WHAT TO WORK ON: Give these lines again with every "common name" swapped for "vernacular name" and nothing else changed.

SUPPLIED DATA:

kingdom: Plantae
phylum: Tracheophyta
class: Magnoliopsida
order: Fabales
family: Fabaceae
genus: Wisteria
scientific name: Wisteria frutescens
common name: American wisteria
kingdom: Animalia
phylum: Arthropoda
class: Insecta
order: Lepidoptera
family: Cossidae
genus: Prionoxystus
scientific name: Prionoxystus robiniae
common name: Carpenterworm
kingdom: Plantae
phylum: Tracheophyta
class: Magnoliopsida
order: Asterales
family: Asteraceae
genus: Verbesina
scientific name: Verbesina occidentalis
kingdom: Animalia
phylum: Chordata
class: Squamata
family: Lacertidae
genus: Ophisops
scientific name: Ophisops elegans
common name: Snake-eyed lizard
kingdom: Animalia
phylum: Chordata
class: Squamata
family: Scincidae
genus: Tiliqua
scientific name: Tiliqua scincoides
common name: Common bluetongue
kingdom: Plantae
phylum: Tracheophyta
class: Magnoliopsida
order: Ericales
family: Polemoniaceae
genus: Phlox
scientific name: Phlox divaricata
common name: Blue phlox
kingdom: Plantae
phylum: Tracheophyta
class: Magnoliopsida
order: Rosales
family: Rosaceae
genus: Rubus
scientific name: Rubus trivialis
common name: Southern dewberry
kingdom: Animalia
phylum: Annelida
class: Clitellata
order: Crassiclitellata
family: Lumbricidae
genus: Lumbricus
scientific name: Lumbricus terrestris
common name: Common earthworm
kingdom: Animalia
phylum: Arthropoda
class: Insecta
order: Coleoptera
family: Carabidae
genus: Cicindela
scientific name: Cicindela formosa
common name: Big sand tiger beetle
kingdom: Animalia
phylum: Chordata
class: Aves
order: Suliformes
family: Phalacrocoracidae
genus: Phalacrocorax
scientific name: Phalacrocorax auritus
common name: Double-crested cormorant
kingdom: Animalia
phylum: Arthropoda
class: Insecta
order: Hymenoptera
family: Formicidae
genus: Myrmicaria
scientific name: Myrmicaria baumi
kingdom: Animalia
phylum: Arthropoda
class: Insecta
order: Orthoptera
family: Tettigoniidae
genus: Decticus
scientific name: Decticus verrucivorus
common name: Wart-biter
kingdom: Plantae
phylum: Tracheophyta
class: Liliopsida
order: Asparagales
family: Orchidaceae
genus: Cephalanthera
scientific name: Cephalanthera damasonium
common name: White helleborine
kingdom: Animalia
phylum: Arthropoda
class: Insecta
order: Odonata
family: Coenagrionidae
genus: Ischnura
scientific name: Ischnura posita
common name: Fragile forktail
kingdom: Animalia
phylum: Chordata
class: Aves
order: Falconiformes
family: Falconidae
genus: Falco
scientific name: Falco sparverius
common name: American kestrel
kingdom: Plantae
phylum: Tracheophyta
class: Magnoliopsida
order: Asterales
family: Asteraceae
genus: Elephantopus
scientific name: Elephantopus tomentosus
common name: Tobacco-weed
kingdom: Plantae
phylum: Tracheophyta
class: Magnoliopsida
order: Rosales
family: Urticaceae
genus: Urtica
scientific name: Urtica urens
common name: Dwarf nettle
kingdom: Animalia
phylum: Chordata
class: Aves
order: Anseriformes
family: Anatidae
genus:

RIGHT ANSWER:
kingdom: Plantae
phylum: Tracheophyta
class: Magnoliopsida
order: Fabales
family: Fabaceae
genus: Wisteria
scientific name: Wisteria frutescens
vernacular name: American wisteria
kingdom: Animalia
phylum: Arthropoda
class: Insecta
order: Lepidoptera
family: Cossidae
genus: Prionoxystus
scientific name: Prionoxystus robiniae
vernacular name: Carpenterworm
kingdom: Plantae
phylum: Tracheophyta
class: Magnoliopsida
order: Asterales
family: Asteraceae
genus: Verbesina
scientific name: Verbesina occidentalis
kingdom: Animalia
phylum: Chordata
class: Squamata
family: Lacertidae
genus: Ophisops
scientific name: Ophisops elegans
vernacular name: Snake-eyed lizard
kingdom: Animalia
phylum: Chordata
class: Squamata
family: Scincidae
genus: Tiliqua
scientific name: Tiliqua scincoides
vernacular name: Common bluetongue
kingdom: Plantae
phylum: Tracheophyta
class: Magnoliopsida
order: Ericales
family: Polemoniaceae
genus: Phlox
scientific name: Phlox divaricata
vernacular name: Blue phlox
kingdom: Plantae
phylum: Tracheophyta
class: Magnoliopsida
order: Rosales
family: Rosaceae
genus: Rubus
scientific name: Rubus trivialis
vernacular name: Southern dewberry
kingdom: Animalia
phylum: Annelida
class: Clitellata
order: Crassiclitellata
family: Lumbricidae
genus: Lumbricus
scientific name: Lumbricus terrestris
vernacular name: Common earthworm
kingdom: Animalia
phylum: Arthropoda
class: Insecta
order: Coleoptera
family: Carabidae
genus: Cicindela
scientific name: Cicindela formosa
vernacular name: Big sand tiger beetle
kingdom: Animalia
phylum: Chordata
class: Aves
order: Suliformes
family: Phalacrocoracidae
genus: Phalacrocorax
scientific name: Phalacrocorax auritus
vernacular name: Double-crested cormorant
kingdom: Animalia
phylum: Arthropoda
class: Insecta
order: Hymenoptera
family: Formicidae
genus: Myrmicaria
scientific name: Myrmicaria baumi
kingdom: Animalia
phylum: Arthropoda
class: Insecta
order: Orthoptera
family: Tettigoniidae
genus: Decticus
scientific name: Decticus verrucivorus
vernacular name: Wart-biter
kingdom: Plantae
phylum: Tracheophyta
class: Liliopsida
order: Asparagales
family: Orchidaceae
genus: Cephalanthera
scientific name: Cephalanthera damasonium
vernacular name: White helleborine
kingdom: Animalia
phylum: Arthropoda
class: Insecta
order: Odonata
family: Coenagrionidae
genus: Ischnura
scientific name: Ischnura posita
vernacular name: Fragile forktail
kingdom: Animalia
phylum: Chordata
class: Aves
order: Falconiformes
family: Falconidae
genus: Falco
scientific name: Falco sparverius
vernacular name: American kestrel
kingdom: Plantae
phylum: Tracheophyta
class: Magnoliopsida
order: Asterales
family: Asteraceae
genus: Elephantopus
scientific name: Elephantopus tomentosus
vernacular name: Tobacco-weed
kingdom: Plantae
phylum: Tracheophyta
class: Magnoliopsida
order: Rosales
family: Urticaceae
genus: Urtica
scientific name: Urtica urens
vernacular name: Dwarf nettle
kingdom: Animalia
phylum: Chordata
class: Aves
order: Anseriformes
family: Anatidae
genus:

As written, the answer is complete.